WORK TASK =>
Check each line of the data below for the word "lines", then extract the ones that have it.
* * * * *
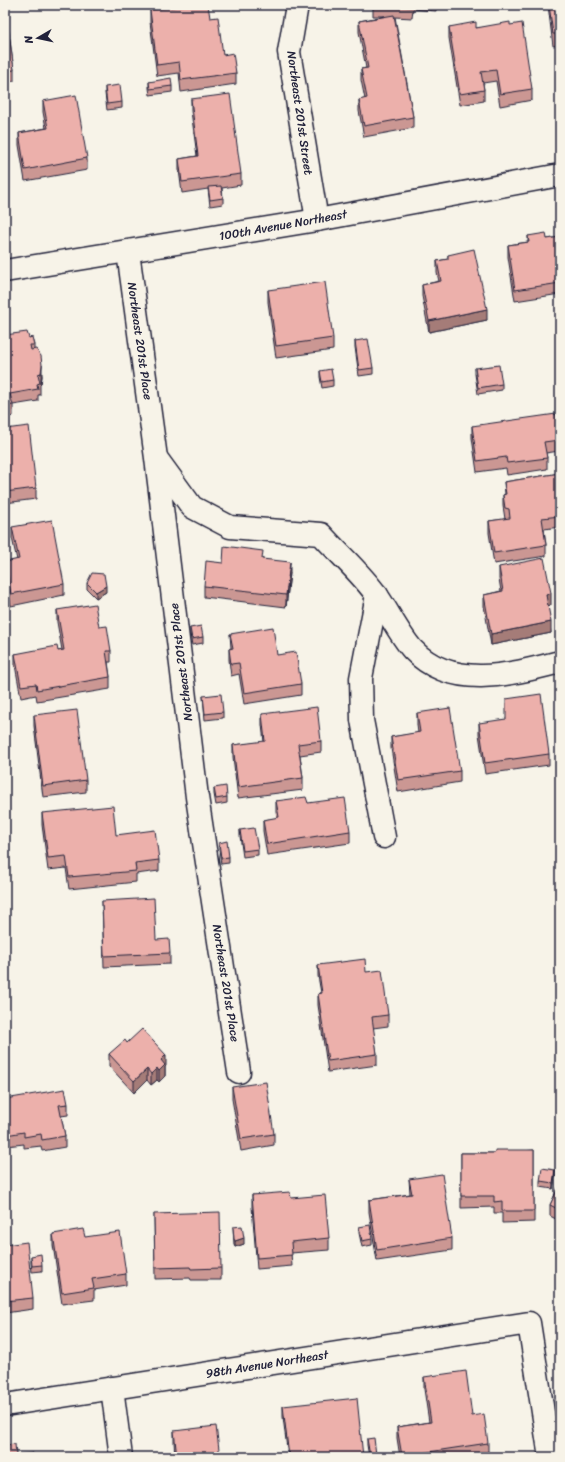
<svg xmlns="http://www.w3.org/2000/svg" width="565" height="1462" font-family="Sriracha,sans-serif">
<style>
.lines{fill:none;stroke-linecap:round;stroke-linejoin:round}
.minor-casing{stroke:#22223b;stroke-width:25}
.minor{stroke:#f7f3e8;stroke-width:22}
.wall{fill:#cb9793;stroke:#22223b}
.shaded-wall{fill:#a57b78;stroke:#22223b}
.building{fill:#ecb0ab;stroke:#22223b}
.labels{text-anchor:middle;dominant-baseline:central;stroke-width:3;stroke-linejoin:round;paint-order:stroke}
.street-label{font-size:12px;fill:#22223b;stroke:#f7f3e8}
</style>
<rect width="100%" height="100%" fill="#f7f3e8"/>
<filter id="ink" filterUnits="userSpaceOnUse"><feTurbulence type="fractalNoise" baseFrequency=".025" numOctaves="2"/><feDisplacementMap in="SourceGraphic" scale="8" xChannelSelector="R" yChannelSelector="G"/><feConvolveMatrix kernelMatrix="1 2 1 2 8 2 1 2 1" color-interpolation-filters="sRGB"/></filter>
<g filter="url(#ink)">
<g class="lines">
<defs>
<g id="minor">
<polyline points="297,5 289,52 317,220"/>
<polyline points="128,252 156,458 197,797 239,1072"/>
<polyline points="5,271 317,220 560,175"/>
<path d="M157,459l35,48 38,20 91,7c18,20 42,41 57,63 11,16 23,40 35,53 39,41 100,24 147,12"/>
<polyline points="377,595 361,678 362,720 384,837"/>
<polyline points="112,1388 121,1457"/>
<polyline points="5,1405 529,1323 550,1457"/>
</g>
</defs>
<use href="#minor" class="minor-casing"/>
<use href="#minor" class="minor"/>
</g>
<g class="wall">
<polygon points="5,5 14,70 14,81 5,82"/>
<polygon points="373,5 436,5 436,11 413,9 412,18 395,17 413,117 413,128 364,137 359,111 359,100 365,99 361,80 361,69 366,68 359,32 359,21 385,16 373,16"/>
<polygon points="548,5 560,5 560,45 553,46"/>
<polygon points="150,10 210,18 223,55 236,73 236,84 181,92 179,73 157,76 150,22"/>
<polygon points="510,25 532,89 532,100 500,106 496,81 483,83 484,90 484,101 460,105 449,38 449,27 476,28"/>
<polygon points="149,82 172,86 172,92 150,95 149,88"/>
<polygon points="105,87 122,102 122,108 107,110 105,93"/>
<polygon points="191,99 241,174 241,185 222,188 223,198 223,204 210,206 208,189 182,193 179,170 179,159 197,156 191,111"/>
<polygon points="43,101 87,158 87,170 25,181 19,145 19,133 46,128 43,112"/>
<polygon points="5,138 6,144 6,155 5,156"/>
<polygon points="528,236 547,239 560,237 560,294 515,301 508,257 508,245 528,242"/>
<polygon points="448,255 487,320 429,332 422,296 422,285 439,281 437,273 437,261 448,259"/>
<polygon points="268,290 333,338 333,350 276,358 268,302"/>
<polygon points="5,335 29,338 34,345 34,349 42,376 41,384 40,385 40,395 38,395 38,401 13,405 13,416 5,418"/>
<polygon points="355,341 373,368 373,374 359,376 355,347"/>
<polygon points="475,368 502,384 502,390 478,394 475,374"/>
<polygon points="320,371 333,380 333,386 322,388 320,377"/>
<polygon points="472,426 559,440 559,451 546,453 547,458 547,469 507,475 506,468 477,472 472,438"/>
<polygon points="5,429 36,488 36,499 5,503"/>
<polygon points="560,473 560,527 544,529 546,545 546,556 494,564 489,533 489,521 505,519 503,506 503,495 505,494 504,482"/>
<polygon points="12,527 64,584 64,595 11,606 5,575 5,562 17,560 12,538"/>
<polygon points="263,559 290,573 286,607 204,597 204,586 223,563"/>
<polygon points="499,567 551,605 548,606 551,633 491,645 484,606 484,595 501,591 499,579"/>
<polygon points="87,583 106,592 96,598 87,589"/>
<polygon points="57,610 99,627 111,651 111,662 108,662 110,677 110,689 37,701 36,695 21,698 15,665 15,654 58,651 62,650 57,622"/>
<polygon points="190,628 203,637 203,643 192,645 190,634"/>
<polygon points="230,634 277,655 301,684 301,695 244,704 239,674 231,676 229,660 229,649 231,648"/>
<polygon points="203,696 223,712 223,718 205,720"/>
<polygon points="417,713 460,771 460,782 398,792 391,748 391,737 418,733 417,725"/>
<polygon points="262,714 321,741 321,752 300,755 303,778 303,790 238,798 233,757 233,745 264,742 262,725"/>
<polygon points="34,715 86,780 86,792 43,797 34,726"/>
<polygon points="479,723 549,754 549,765 485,774 479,734"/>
<polygon points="214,788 227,797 227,803 216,805 214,794"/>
<polygon points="276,801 308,803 350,831 350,843 267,855 263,831 263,820 277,818 276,812"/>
<polygon points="42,813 116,835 159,860 159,871 136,874 136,882 69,889 66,868 48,870 42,825"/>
<polygon points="240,830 258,849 258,855 243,857 240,836"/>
<polygon points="219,843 229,857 229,863 221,864 219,849"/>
<polygon points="102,901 156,940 170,953 170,964 104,967"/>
<polygon points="318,965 366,972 388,1015 388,1026 373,1028 377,1054 377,1065 328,1072 318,1005 318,994 321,993 318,976"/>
<polygon points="127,1043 166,1066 165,1067 165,1076 159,1082 157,1080 151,1085 147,1080 134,1093 109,1066 109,1054"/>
<polygon points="232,1087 274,1134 274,1145 241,1151 232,1099"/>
<polygon points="5,1099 68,1104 68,1115 61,1116 65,1136 65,1147 42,1151 41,1146 24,1148 24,1144 6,1146 5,1142"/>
<polygon points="534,1150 534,1222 502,1223 502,1213 494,1213 494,1207 461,1208 461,1153 495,1153"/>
<polygon points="555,1176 553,1189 540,1187 540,1181"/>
<polygon points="409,1179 452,1238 452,1250 377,1261 369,1212 369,1200 410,1194"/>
<polygon points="560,1184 560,1221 550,1216 550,1205"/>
<polygon points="252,1195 291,1198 329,1238 329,1250 291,1253 292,1266 257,1269 252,1207"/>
<polygon points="154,1214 221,1268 221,1280 191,1280 190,1278 155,1279"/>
<polygon points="233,1227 244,1244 235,1247 234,1245"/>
<polygon points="359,1227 372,1239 372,1245 362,1247 359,1233"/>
<polygon points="53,1234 85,1237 126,1274 126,1285 94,1290 94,1300 62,1304 53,1245"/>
<polygon points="5,1245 33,1298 33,1309 5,1313"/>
<polygon points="31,1256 42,1265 42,1271 32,1272 31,1262"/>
<polygon points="424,1377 488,1443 488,1455 472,1457 400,1457 397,1438 397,1427 429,1422 424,1389"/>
<polygon points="283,1406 363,1457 288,1457 283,1417"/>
<polygon points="174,1431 220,1457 175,1457 174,1442"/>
<polygon points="367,1439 376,1455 376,1457 369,1457 367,1445"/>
</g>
<g class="shaded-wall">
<polygon points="487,309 487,320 429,332 429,321"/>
<polygon points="42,365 42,376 41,384 41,373"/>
<polygon points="290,562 290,573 286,607 286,595"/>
<polygon points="106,586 106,592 96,598 96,592"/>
<polygon points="551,593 551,605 546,606 546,595"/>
<polygon points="551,622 551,633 491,645 491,634"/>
<polygon points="166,1055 166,1066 165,1067 165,1076 159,1082 159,1071 161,1060"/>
<polygon points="157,1068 157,1080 151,1085 151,1074"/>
<polygon points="147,1069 147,1080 134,1093 134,1081"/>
<polygon points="555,1170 555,1176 553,1189 553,1183"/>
<polygon points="244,1238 244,1244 235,1247 235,1241"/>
</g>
<g class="building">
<polygon points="5,5 14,70 5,71"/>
<polygon points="188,5 208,5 210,18 218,17 223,55 233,53 236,73 181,80 179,62 157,65 150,10"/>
<polygon points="382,5 413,5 412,7"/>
<polygon points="549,5 560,5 560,34 553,34"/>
<polygon points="394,15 413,117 364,126 359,100 367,98 361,69 368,68 359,21"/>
<polygon points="476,22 476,28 510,22 510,25 522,23 532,89 500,94 496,70 481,72 484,90 460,94 449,27"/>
<polygon points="171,78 172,86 150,89 149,82"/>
<polygon points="120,85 122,102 107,104 105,87"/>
<polygon points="230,94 241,174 182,182 179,159 198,156 191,99"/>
<polygon points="76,95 87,158 25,170 19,133 48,128 43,101"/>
<polygon points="221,186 223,198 210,200 208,187"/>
<polygon points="546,233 547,239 560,237 560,283 515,290 508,245 529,242 528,236"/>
<polygon points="474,249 487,309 429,321 422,285 441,281 437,261 448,259 448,255"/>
<polygon points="325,282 333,338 276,346 268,290"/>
<polygon points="27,332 29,338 32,337 34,345 30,345 31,350 36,349 41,356 42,365 41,373 38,374 40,383 37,384 38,389 10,394 13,405 5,406 5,335"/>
<polygon points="368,339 373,368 359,370 355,341"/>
<polygon points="499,365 502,384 478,388 475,368"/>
<polygon points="331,369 333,380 322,382 320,371"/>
<polygon points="556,414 559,440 544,442 547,458 507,463 506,457 477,461 472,426"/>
<polygon points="29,426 36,488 5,492 5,429"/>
<polygon points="560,473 560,516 542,518 546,545 494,553 489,521 510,518 509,509 505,508 503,495 506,494 504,482"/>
<polygon points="52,520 64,584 11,594 5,562 19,559 12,527"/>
<polygon points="224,546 263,551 262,559 290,562 286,595 204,586 206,561 223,563"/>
<polygon points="544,558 551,593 546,595 551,622 491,634 484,595 503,591 499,567"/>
<polygon points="92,573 104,574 106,586 96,592 87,583"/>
<polygon points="95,604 99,627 107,626 111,651 106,651 110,677 37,690 36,684 21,686 15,654 57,646 58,651 64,650 57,610"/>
<polygon points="201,626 203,637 192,639 190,628"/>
<polygon points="273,627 277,655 296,652 301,684 244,693 239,663 231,664 229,649 233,648 230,634"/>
<polygon points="221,694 223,712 205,714 203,696"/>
<polygon points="541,694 549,754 485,763 479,723 506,719 506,699"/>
<polygon points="317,707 321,741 298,744 303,778 238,787 233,745 265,741 262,714"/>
<polygon points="450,708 460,771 398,780 391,737 420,732 417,713"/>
<polygon points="77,710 86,780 43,786 34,715"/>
<polygon points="226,786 227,797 216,799 214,788"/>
<polygon points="306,797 308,803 345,798 350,831 267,844 263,820 279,817 276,801"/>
<polygon points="113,806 116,835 155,830 159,860 135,863 136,871 69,877 66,856 48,858 42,813"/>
<polygon points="254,828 258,849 243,851 240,830"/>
<polygon points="227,841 229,857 221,858 219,843"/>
<polygon points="154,898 156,940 169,939 170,953 104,956 102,901"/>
<polygon points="365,959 366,972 382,970 388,1015 372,1017 377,1054 328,1061 318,994 322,993 318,965"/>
<polygon points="142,1029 166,1055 161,1060 165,1065 159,1071 157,1068 151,1074 147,1069 134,1081 109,1054 125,1040 127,1043"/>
<polygon points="266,1082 274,1134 241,1139 232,1087"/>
<polygon points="65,1089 68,1104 59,1105 65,1136 42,1140 41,1134 24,1137 24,1132 6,1135 5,1131 5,1099"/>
<polygon points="495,1150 534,1150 534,1211 502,1211 502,1201 494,1202 494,1196 461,1196 461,1153 495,1153"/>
<polygon points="542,1168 555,1170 553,1183 540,1181"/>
<polygon points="442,1174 452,1238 377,1250 369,1200 412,1194 409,1179"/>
<polygon points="560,1184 560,1210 550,1205"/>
<polygon points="290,1192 291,1198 325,1195 329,1238 291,1242 292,1255 257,1258 252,1195"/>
<polygon points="220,1212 221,1268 191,1269 190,1267 155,1268 154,1214"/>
<polygon points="370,1225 372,1239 362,1241 359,1227"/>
<polygon points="242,1226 244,1238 235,1241 234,1239 233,1227"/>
<polygon points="83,1229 85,1237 120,1232 126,1274 92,1279 94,1288 62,1293 53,1234"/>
<polygon points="27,1242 33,1298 5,1301 5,1245"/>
<polygon points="41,1254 42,1265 32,1266 31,1256"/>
<polygon points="466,1371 472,1416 484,1414 488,1443 402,1456 397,1427 431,1422 424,1377"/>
<polygon points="357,1398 363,1457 289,1457 283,1406"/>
<polygon points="216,1426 220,1457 177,1457 174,1431"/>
<polygon points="374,1438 376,1455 370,1456 367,1439"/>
<polygon points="15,1444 16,1455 33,1453 34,1457 5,1457 5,1445"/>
</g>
</g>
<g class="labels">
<g class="street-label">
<text transform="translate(300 113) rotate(82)">Northeast 201st Street</text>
<text transform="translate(283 225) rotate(-10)">100th Avenue Northeast</text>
<text transform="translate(140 341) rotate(82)">Northeast 201st Place</text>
<text transform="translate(181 662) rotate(-97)">Northeast 201st Place</text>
<text transform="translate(226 983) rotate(81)">Northeast 201st Place</text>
<text transform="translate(267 1364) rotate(-9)">98th Avenue Northeast</text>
</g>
</g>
<rect width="565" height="1462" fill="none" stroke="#f7f3e8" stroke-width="20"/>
<rect x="10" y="10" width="545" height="1442" fill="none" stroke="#22223b" stroke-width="1.5" filter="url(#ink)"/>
<g transform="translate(38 38) rotate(261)" stroke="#f7f3e8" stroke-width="3" paint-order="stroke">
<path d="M0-3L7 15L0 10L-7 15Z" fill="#22223b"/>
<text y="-6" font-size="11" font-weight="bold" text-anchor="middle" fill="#22223b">N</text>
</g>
</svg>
* * * * *
SOLUTION FOR THIS TASK =>
.lines{fill:none;stroke-linecap:round;stroke-linejoin:round}
<g class="lines">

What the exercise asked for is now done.